AM's DigiVol team has more than doubled the number of Collections being digitised within the last six months.
DigiVol — AM's citizen science initiative where volunteers work with staff to create a digital record of Museum specimens — has more than doubled the number of Collections being digitised within the last six months.
Over the past six years, DigiVol has primarily digitised specimens in the Entomology and Malacology Collections and Archival records. In November 2016, the team began digitising the large Mineralogy Collection in the DigiVol lab, and established a 'DigiVol pod' in the Palaeontology Collection and the Pacific Cultural Collection in March/April 2017.
These 'pods' are DigiVol workstations, set up in the Collection areas. They've been established in response to the challenging logistics of transporting specimens and objects from the Collection areas to the DigiVol lab. Each DigiVol pod has one work station with two DigiVol volunteers digitising the Collection specimens and objects in situ. Volunteers are rotated every three weeks to build up the volunteer skill base and knowledge in each Collection area.
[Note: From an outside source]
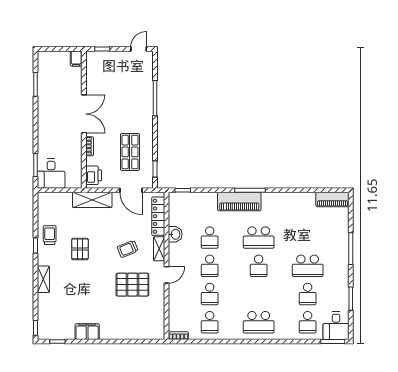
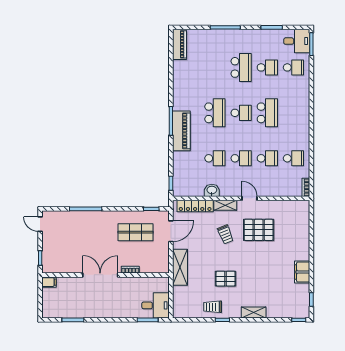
printer: (94, 175) -> (157, 266), removed
pallet: (132, 285) -> (259, 230), turned 90
school desk: (259, 322) -> (267, 113), moved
This is an important development in DigiVol as it underpins the collaborative approach adopted by AM staff in DigiVol and Collections who are providing specimen handling and technical support to the volunteers outside of the lab environment. The DigiVol pod initiative is working extremely well and volunteers have digitised 2000 fossils and cultural objects to date.
Ross Pogson, Mineralogy Collection Manager says "Initially we have given priority to the type/cited/figured collection of over 26,000 fossil specimens, and the digitized data will help us to retrieve specimens more efficiently, improve conservation assessments, facilitate specimen audits, and provide a better service to our stakeholders."
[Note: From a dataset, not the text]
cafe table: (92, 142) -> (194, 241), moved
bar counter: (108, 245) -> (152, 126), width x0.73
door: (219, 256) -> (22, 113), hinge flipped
Volunteers are very close to helping the Malacology Collection achieve a significant milestone - with 95% (140,000 Malacology specimens) of the Collection already digitised. The DigiVol lab has also digitised 120,000 specimens in Entomology, with a large part of the Collection still to be digitised. DigiVol volunteers continue to provide a significant digitising effort to Archives and Records — having digitised 190,000 archival records and counting.
Another service set up by the DigiVol lab is a high resolution photographic workstation, using a 5D camera and stacker to achieve instructive quality images of both wet and dry collection specimens (see images above). Collections are finding this very useful to provide quality images taken by skilled volunteers for publication purposes for international colleagues and locally.